Adding to the complexity of applying the RFID labels was the three-dimensional nature of each label. UPM Rafsec designed the labels so that a single RFID label could be read regardless of the products on the pallet and the RF-interference potential of those products. The Rafsec Flag Tag uses the UCODE EPC 1.19 chip by Philips Semiconductors.
"Through folding, the label becomes a 3D label that can be applied to the pallet and sticks out like a flag," says Samuli Strömberg, business development director at UPM Rafsec.
The UPM Rafsec Flag Tag label is slightly larger than the standard 4-inch by 6-inch size usually used for bar-coded pallet labels. At 4 by 7.5 inches, the label is big enough to be folded to create the flap with the inlay in it and still hold a bar code and other printed data on the label's flange, which anchors the label to the pallet.
Sato says that Nestlé plans to install two of the automatic pallet labelers at the Nestlé distribution center in Rangsdorf, Germany, in January.
While all the Metro-bound shipments leaving Nestlé's Rangsdorf distribution center need to have RFID labels, that represents only around 20 percent of the total pallets that the center ships. The remaining 80 percent use non-RFID labels with bar codes. In order that the applicator could be used for both RFID and non-RFID labels, Sato's RFID Pallet applicator has two print engines—one for RFID labels and the other for traditional bar-coded labels.

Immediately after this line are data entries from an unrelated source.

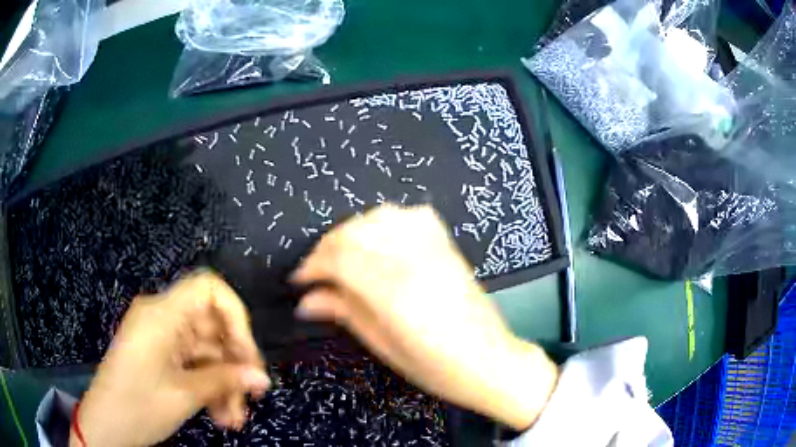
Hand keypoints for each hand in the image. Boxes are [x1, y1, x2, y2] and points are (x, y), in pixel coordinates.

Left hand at [71, 270, 269, 446]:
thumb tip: (261, 376)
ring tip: (235, 418)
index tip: (247, 354)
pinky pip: (194, 366)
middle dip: (233, 362)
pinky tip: (221, 416)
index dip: (235, 315)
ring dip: (224, 384)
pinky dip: (210, 388)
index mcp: (161, 314)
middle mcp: (162, 319)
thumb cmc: (138, 405)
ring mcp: (161, 339)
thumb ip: (225, 381)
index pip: (207, 289)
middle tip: (253, 395)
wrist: (106, 426)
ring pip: (206, 353)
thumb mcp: (183, 395)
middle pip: (211, 327)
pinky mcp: (160, 358)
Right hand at [292, 205, 558, 429]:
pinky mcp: (447, 246)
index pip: (339, 258)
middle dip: (326, 247)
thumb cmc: (438, 368)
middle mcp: (414, 261)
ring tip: (343, 255)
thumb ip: (345, 313)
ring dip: (353, 231)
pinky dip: (387, 220)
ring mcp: (435, 249)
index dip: (311, 265)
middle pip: (355, 232)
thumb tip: (307, 301)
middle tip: (316, 271)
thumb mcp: (384, 347)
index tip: (299, 280)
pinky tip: (381, 239)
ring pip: (380, 216)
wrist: (490, 361)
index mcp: (395, 292)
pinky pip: (412, 215)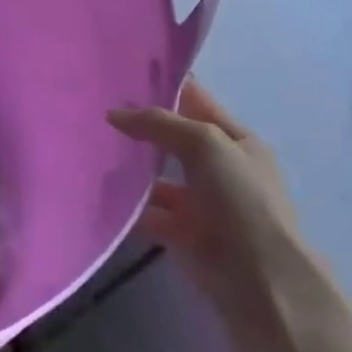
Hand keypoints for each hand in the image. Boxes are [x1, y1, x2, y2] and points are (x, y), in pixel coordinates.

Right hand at [108, 80, 297, 274]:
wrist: (259, 277)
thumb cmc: (240, 198)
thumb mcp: (205, 143)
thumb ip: (159, 123)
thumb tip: (114, 114)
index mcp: (238, 140)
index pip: (197, 103)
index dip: (166, 87)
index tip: (124, 75)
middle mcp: (222, 169)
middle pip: (175, 140)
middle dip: (143, 129)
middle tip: (98, 113)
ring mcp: (204, 203)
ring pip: (160, 178)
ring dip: (134, 171)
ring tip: (93, 154)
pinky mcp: (186, 234)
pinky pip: (151, 214)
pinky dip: (132, 208)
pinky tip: (105, 197)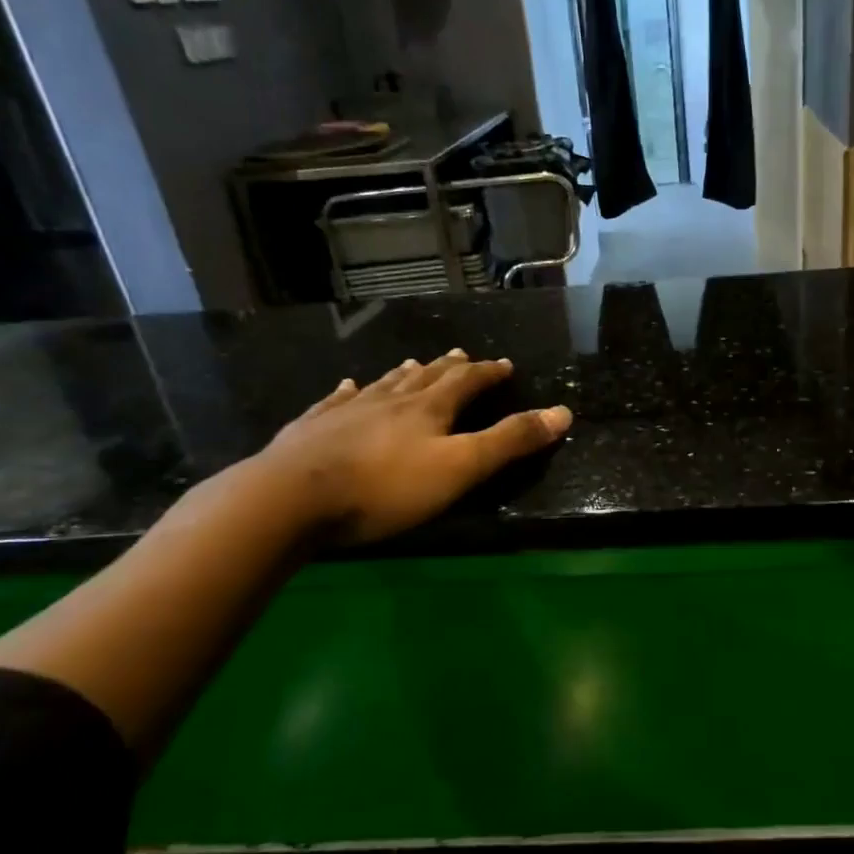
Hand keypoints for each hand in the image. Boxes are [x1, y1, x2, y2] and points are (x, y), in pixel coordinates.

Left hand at [249, 350, 571, 541]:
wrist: (292, 498)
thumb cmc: (386, 487)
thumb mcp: (460, 468)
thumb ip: (509, 441)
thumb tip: (562, 412)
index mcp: (428, 409)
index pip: (467, 382)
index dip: (488, 373)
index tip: (504, 364)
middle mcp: (390, 399)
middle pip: (426, 377)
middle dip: (448, 367)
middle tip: (462, 355)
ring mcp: (347, 410)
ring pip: (383, 384)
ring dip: (404, 374)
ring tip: (414, 364)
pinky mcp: (312, 427)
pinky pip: (336, 401)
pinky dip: (348, 392)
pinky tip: (347, 386)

According to SATO, adding RFID to the applicator slows the pallet throughput of the machine a little because of the time needed to read and write to the RFID tag. "It can take 500 to 600 milliseconds to perform the read-write. That makes the process about 20 percent longer than with a bar code applicator," says Kolb.
Sato says it will market its applicator to other companies besides Nestlé, although pricing has yet to be determined.